Selection of quotes from experts
Prof Carmen Lawrence (ex. WA Premier and Chair National Heritage Council)
“We have seen from what happened at Juukan Gorge that our community expects better when it comes to the protection of our priceless and irreplaceable Aboriginal Heritage. Many of the same circumstances apply to Woodside’s Scarborough development, and the Government has an opportunity to pause and reconsider before permanent damage is locked in. It is clear now that pollution from gas processing on the Burrup is having a significant effect on the Murujuga rock Art. Allowing further expansion of gas processing on this site will increase both the duration and severity of these impacts, and this must be assessed carefully before any further decisions are made, not as an afterthought.
Adjunct Prof. Bill Hare. Director Climate Analytics:
“It is clear from our own work that in pollution terms the Scarborough LNG development is one of the biggest fossil fuel developments being considered in Australia. The resulting direct annual emissions will compromise Australia’s emissions reduction goals, while the global emissions from the project mean that it cannot be made consistent with global goals established under the Paris Agreement.
The International Energy Agency’s recent net-zero report shows very clearly that there can be no new fossil fuel developments from this year if the Paris agreement 1.5° goal is to be met. The IEA report makes no exception for Western Australia.”

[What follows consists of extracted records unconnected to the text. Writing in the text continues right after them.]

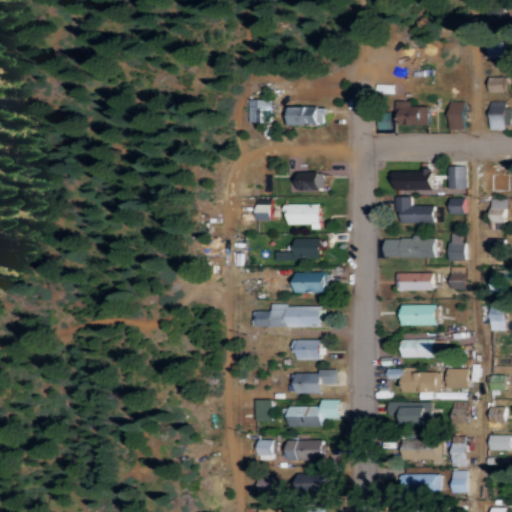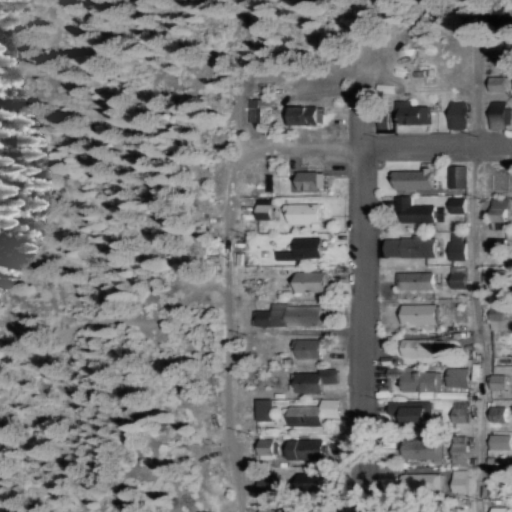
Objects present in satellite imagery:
building: (496, 14)
road: (359, 37)
building: (497, 48)
building: (498, 83)
building: (260, 110)
building: (303, 114)
building: (418, 114)
building: (499, 115)
building: (458, 118)
road: (436, 143)
road: (477, 166)
building: (458, 176)
building: (498, 177)
building: (416, 179)
building: (309, 180)
building: (459, 204)
building: (264, 208)
building: (413, 211)
building: (305, 213)
building: (499, 213)
building: (499, 245)
building: (411, 246)
building: (458, 246)
building: (306, 248)
road: (231, 272)
building: (459, 276)
building: (497, 279)
building: (311, 280)
building: (416, 280)
building: (420, 313)
building: (498, 315)
road: (365, 328)
building: (423, 347)
building: (309, 349)
building: (458, 376)
building: (316, 379)
building: (420, 381)
building: (499, 382)
building: (264, 409)
building: (460, 411)
building: (311, 412)
building: (410, 412)
building: (499, 413)
building: (501, 441)
building: (266, 448)
building: (306, 448)
building: (423, 449)
building: (460, 449)
building: (459, 480)
building: (313, 482)
building: (420, 482)
building: (267, 485)
building: (268, 509)
building: (498, 509)
building: (310, 510)
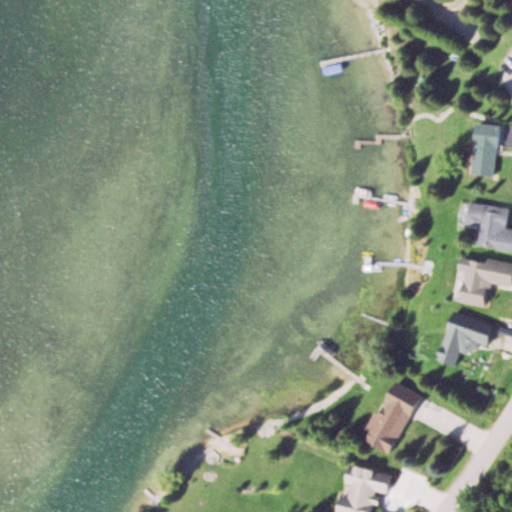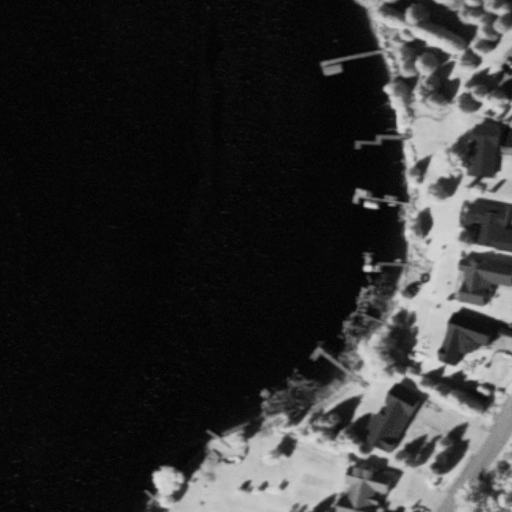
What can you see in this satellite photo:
river: (62, 95)
building: (488, 148)
building: (492, 224)
building: (483, 279)
building: (468, 336)
building: (396, 415)
road: (484, 466)
building: (367, 488)
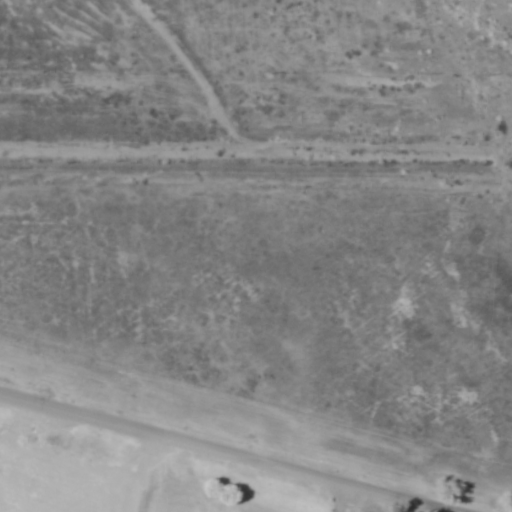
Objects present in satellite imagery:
road: (225, 452)
road: (338, 497)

Mark Ogge, Principal Advisor, the Australia institute
“The Scarborough project and Pluto expansion would add around 1.6 billion tonnes of carbon to the atmosphere. It is completely contrary to global efforts to keep warming below 1.5 degrees to avoid catastrophic climate change. Western Australia is already experiencing significant drying and more frequent and intense fires due to climate change. This is throwing fuel on the fire.
Prof. Peter Newman, Beeliar Group of Professors
“We are extremely concerned that a decision by Western Australia’s first Minister for Climate Action could sanction the release of well over a billion tonnes of carbon pollution, and result in other impacts on the environment and Aboriginal heritage that have not been subject to formal environmental impact assessment.
Jeff Hansen, Managing Director Sea Shepherd
We simply cannot allow the Scarborough project to go ahead if our children are to have any hope in a liveable climate. We know the impacts of climate on our ocean, from dying critical ecosystems like our Great Barrier Reef or vast mangrove losses in the north caused by acidification and warming from climate change. We are in a global climate emergency and what we do today will determine the future of humanity.
Dr Richard Yin, National Secretary, Doctors for the Environment Australia
This project will impact the future health of young Australians.